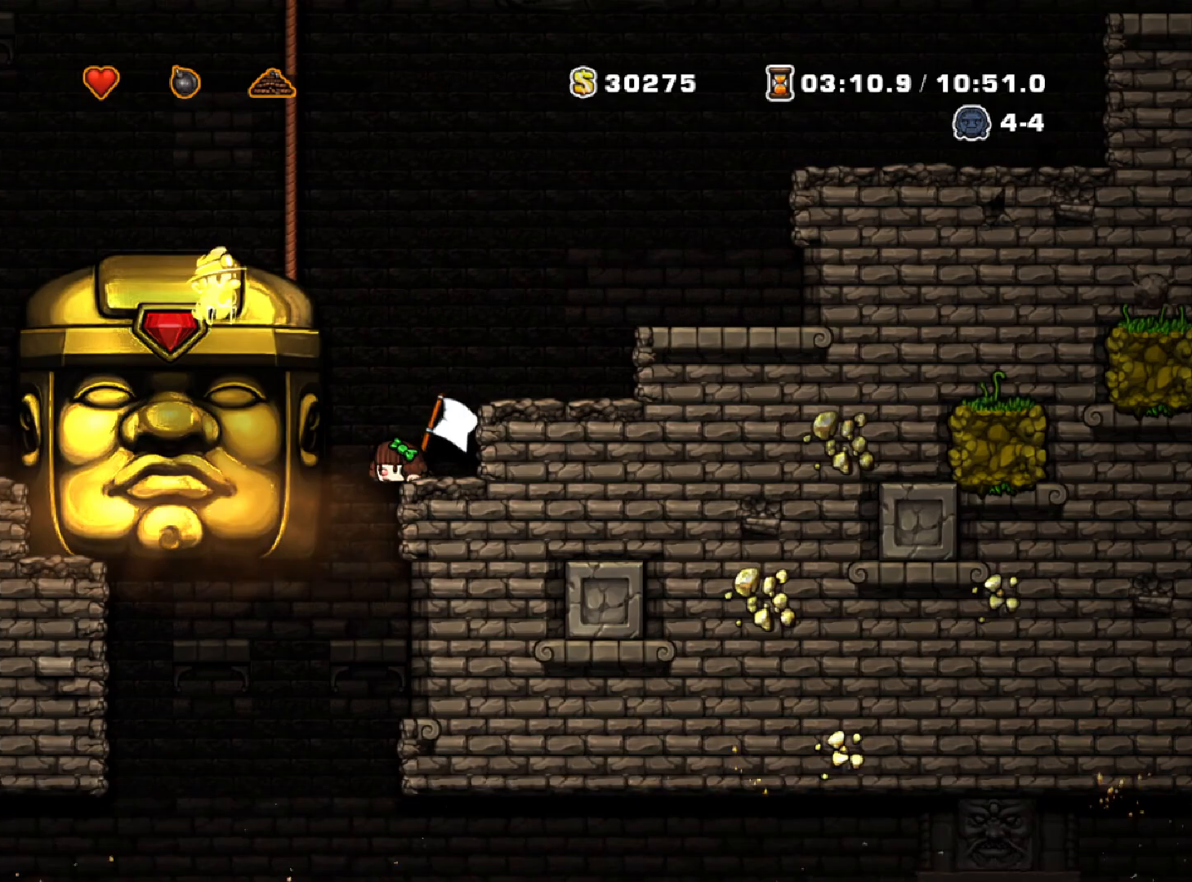
{"keys": ["down"], "events": []}
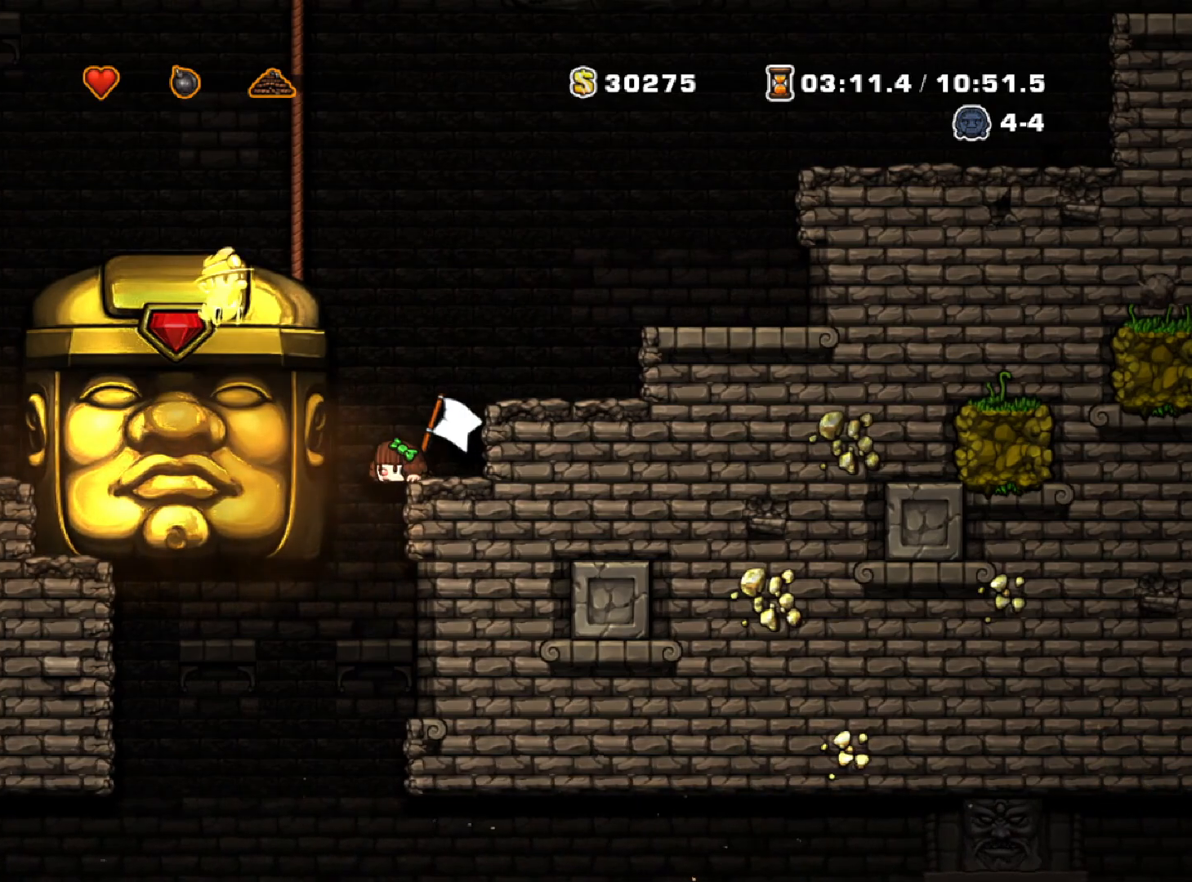
{"keys": ["down"], "events": []}
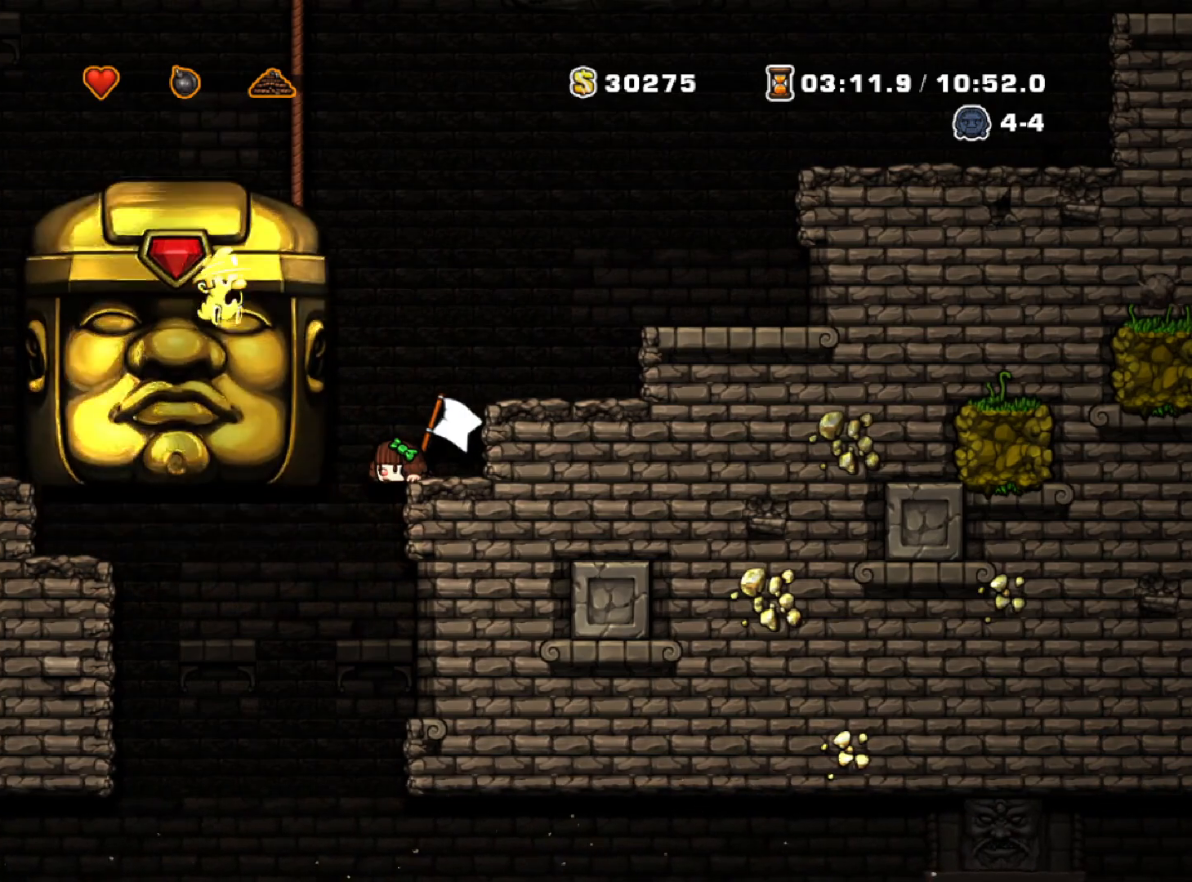
{"keys": ["right"], "events": [[433, "right", "down"], [483, "down", "up"]]}
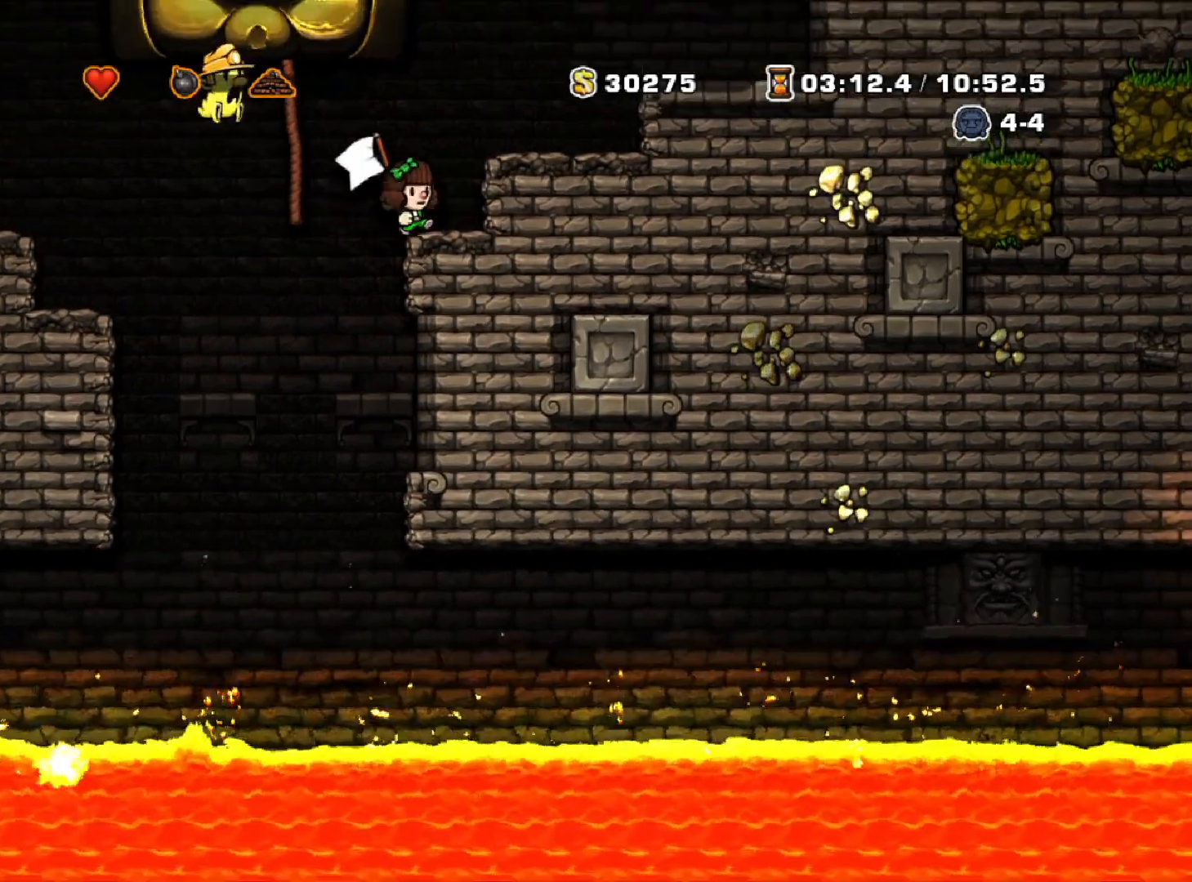
{"keys": ["right", "run", "z"], "events": [[33, "run", "down"], [33, "z", "down"], [167, "z", "up"], [217, "run", "up"], [400, "run", "down"], [467, "z", "down"]]}
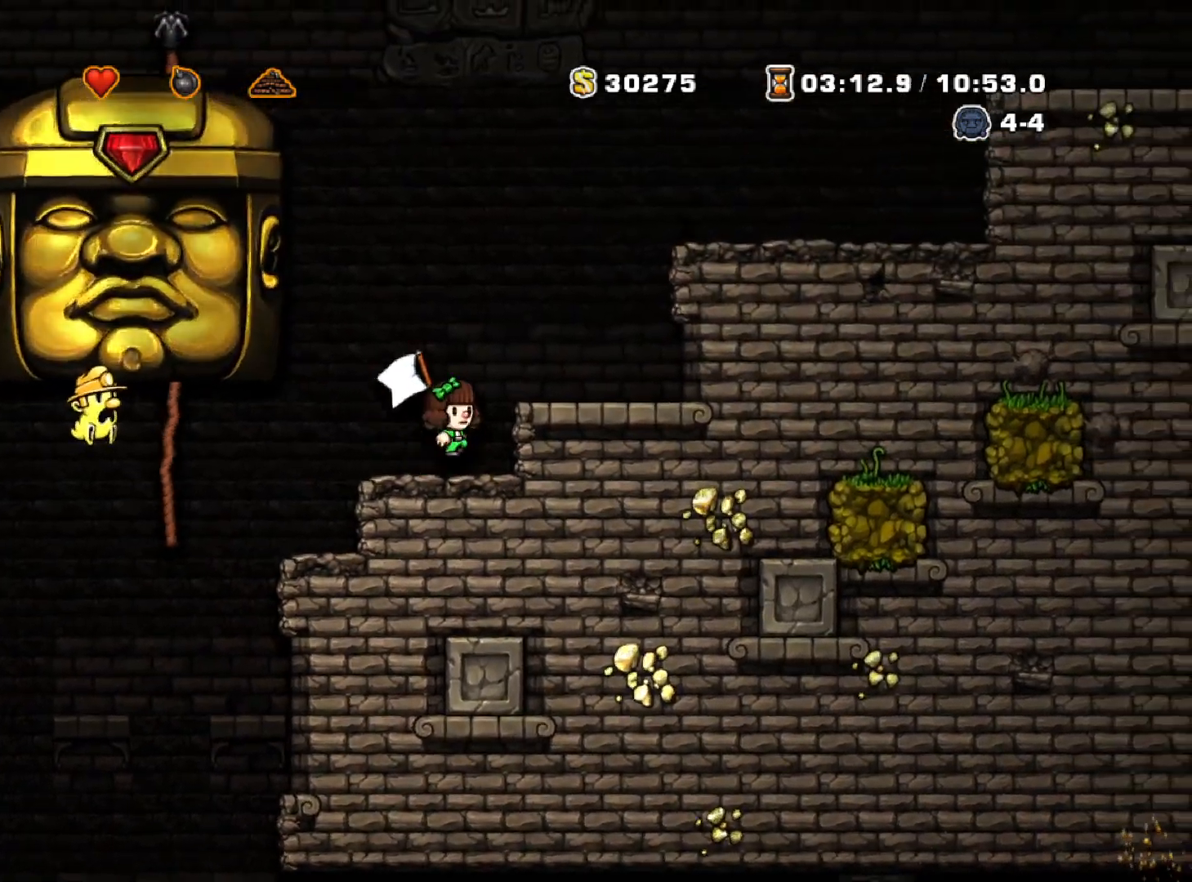
{"keys": ["right", "run", "z"], "events": [[150, "z", "up"], [400, "z", "down"]]}
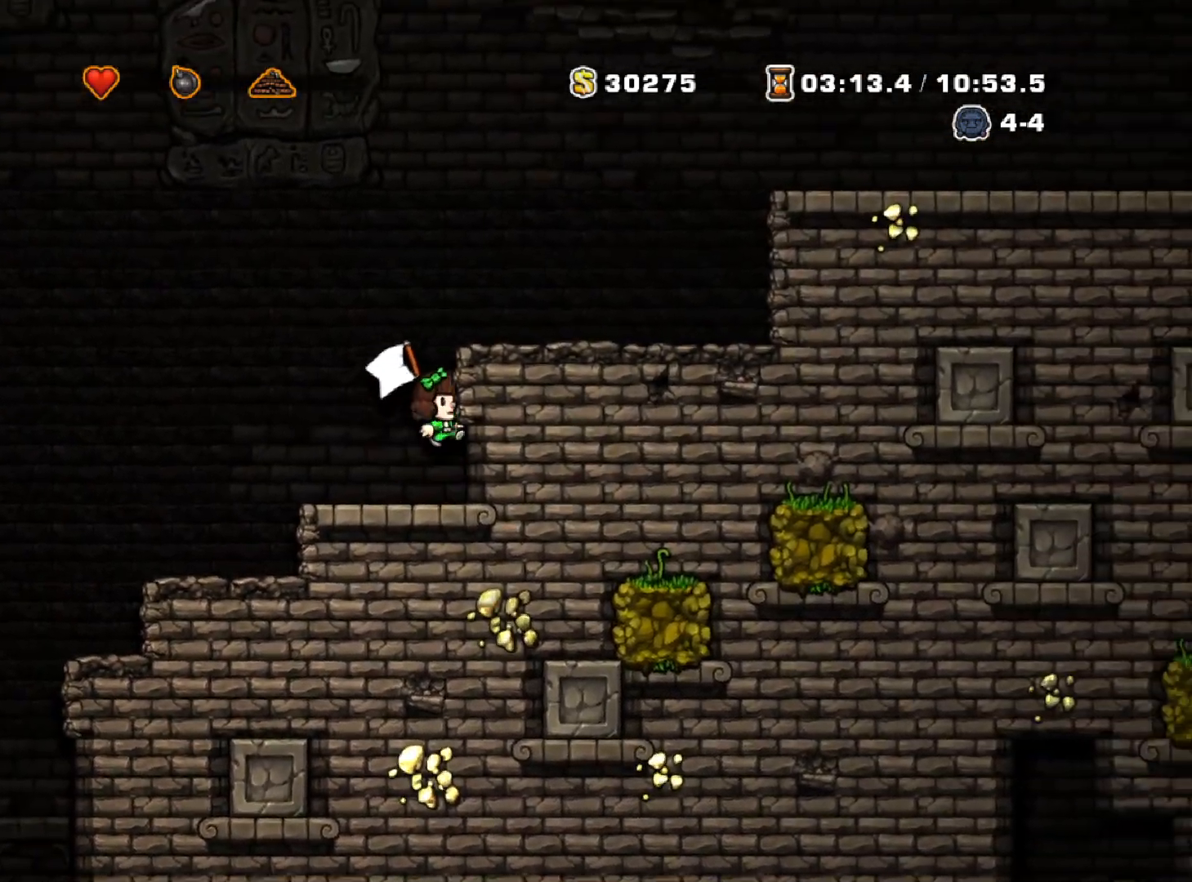
{"keys": ["right", "run"], "events": [[33, "z", "up"], [217, "z", "down"], [350, "z", "up"]]}
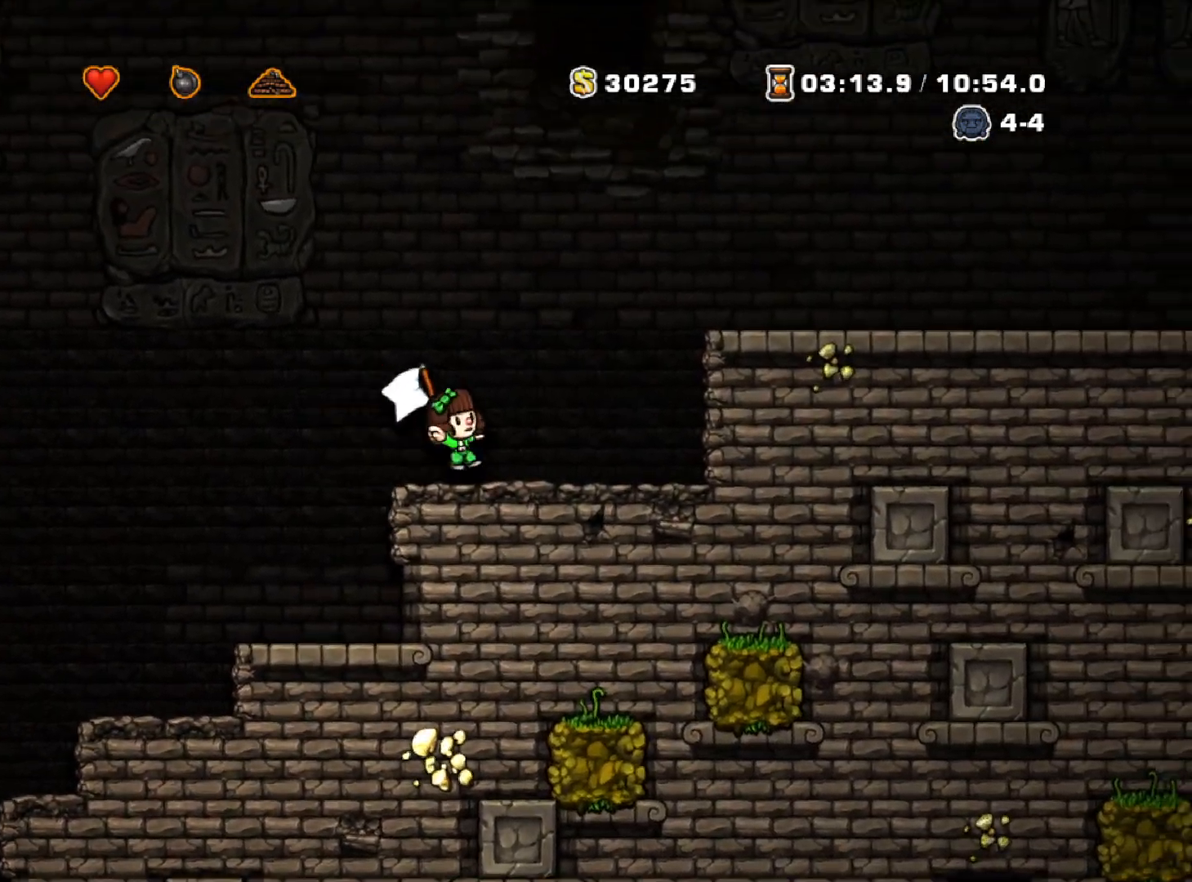
{"keys": ["right", "run", "z"], "events": [[133, "z", "down"], [283, "z", "up"], [417, "z", "down"]]}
+ + + + + + +
▶ [TO DO]
An exact copy of each entry is required, minus the pictures.

▶ [YOUR RESPONSE]
{"keys": ["down"], "events": []}
{"keys": ["down"], "events": []}
{"keys": ["right"], "events": [[433, "right", "down"], [483, "down", "up"]]}
{"keys": ["right", "run", "z"], "events": [[33, "run", "down"], [33, "z", "down"], [167, "z", "up"], [217, "run", "up"], [400, "run", "down"], [467, "z", "down"]]}
{"keys": ["right", "run", "z"], "events": [[150, "z", "up"], [400, "z", "down"]]}
{"keys": ["right", "run"], "events": [[33, "z", "up"], [217, "z", "down"], [350, "z", "up"]]}
{"keys": ["right", "run", "z"], "events": [[133, "z", "down"], [283, "z", "up"], [417, "z", "down"]]}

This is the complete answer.